### PROBLEMS AND TASKS
a) In the WebTen review, answer these:
(i) Who is listed as the reviewer?
(ii) Which web server is WebTen based on?
(iii) What rating in mice does the review give?
b) Could you carry the WebTen review forward, picking up right after its final sentence?

### EXTRACT PROVIDED
>>>
WebTen 3.0, by Tenon Intersystems
Posted: 22-Jan-2002

3 out of 5 Mice

Vendor: Tenon Intersystems Type: COMMERCIAL

Reviewer: Bill Catambay Class: INTERNET

What is WebTen?
WebTen is a robust, high-performance web server based on Apache. Because Apache is native to Mac OS X, WebTen is a good introduction to Apache. The browser-based interface shields Macintosh webmasters from the intricacies of Apache UNIX-style configuration files and obscure Apache directives, but under-the-floorboard WebTen creates the same configuration files that a UNIX Apache administrator would create. So in addition to being a powerful web server, WebTen can also be a learning tool for future Apache administrators.

WebTen is a pure Macintosh application with the networking strength and performance of UNIX. Using the Web browser interface, you can manage virtual hosts, access permissions, MIME translations and logging records from your desktop. Configuring WebTen is as easy as clicking a mouse. WebTen's blistering speed puts Macintosh squarely on the field against the fastest NT and UNIX boxes, affirming Tenon's absolute commitment to making the Macintosh a world-class Web server - unbeatable in speed and unmatched in features.
<<<
### GIVEN DATA
>>>
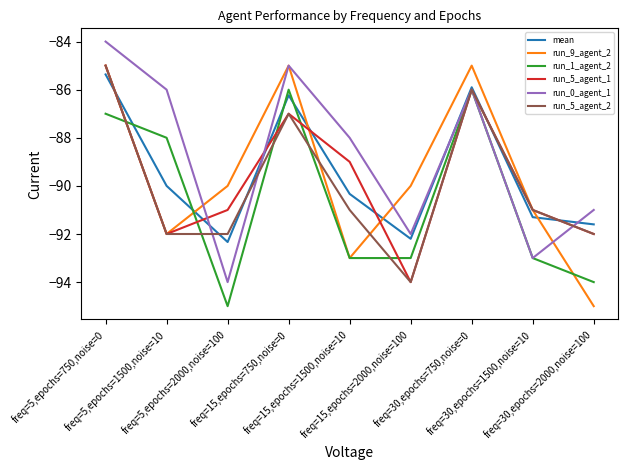

True or false: run_5_agent_1 and run_1_agent_2 intersect in this chart.

True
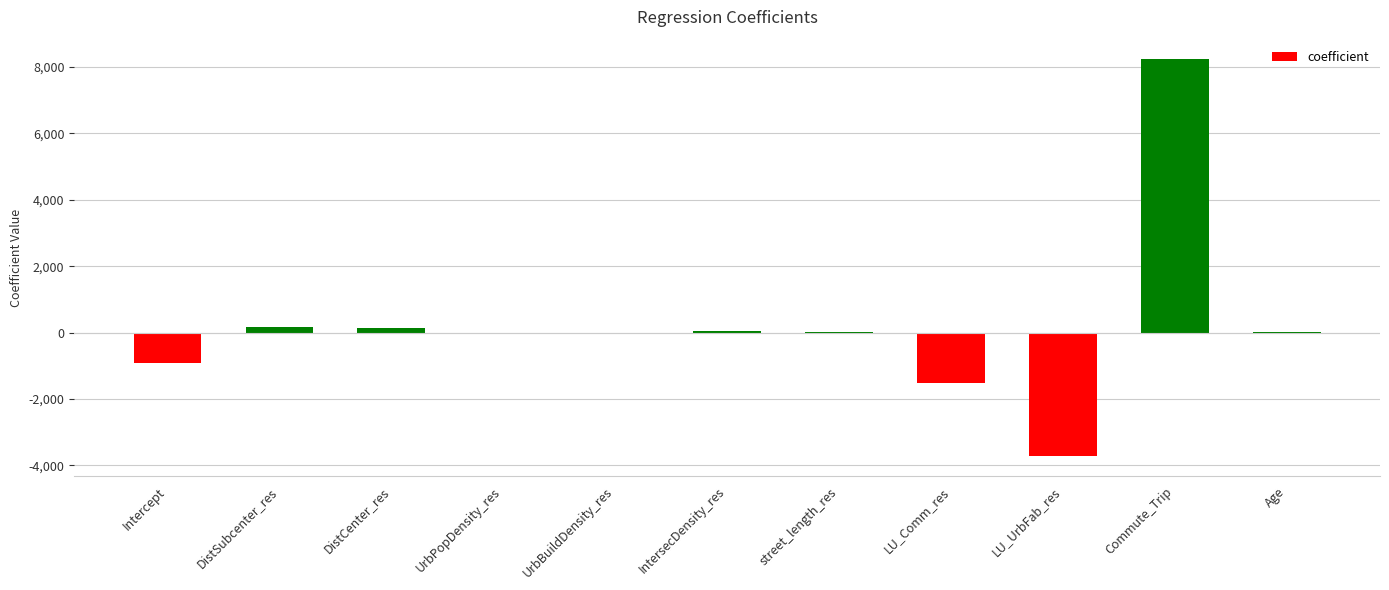

What is the sum of the values at DistSubcenter_res and Age?

184.1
<<<
### RESPONSES FOR EACH TASK
a)
(i) Bill Catambay
(ii) Apache
(iii) 3 out of 5 Mice

b)
Setup
Despite being easier than UNIX, setting up WebTen to make it do exactly what I wanted was the most difficult aspect of the software. In fact, after working with technical support, I still was unable to get the software to behave the way I needed it to behave. I was very specific in my needs, both in terms of an HTTP server and as an FTP server. The FTP server I was able to setup okay, albeit there was some confusion during the process. Setting up the HTTP server to do exactly what I wanted proved to be a much more difficult task. For basic needs, it is not so complicated, but if you want full control over every aspect of your server (such is the nature of a Mac user), prepare to dive into some deep waters (lots of reading, experimenting, and frustration).

For UNIX administrators, the setup process is probably easier with WebTen than with Apache on UNIX. However, for us "spoiled" Mac users, there's still a lot of work that needs to be done with WebTen to bring in par with user-friendly Mac applications.

Creating users and groups is pretty straightforward, as is assigning file and folder access (by user names, group membership, or host name and IP address). WebTen also supports setting up virtual hosts (enter the new host name and click the Add Virtual Host button). WebTen automatically determines what type of virtual host is required, creates the root directory if necessary, and causes all the host settings to be inherited from the general system configuration. Individual settings can then be overridden as necessary.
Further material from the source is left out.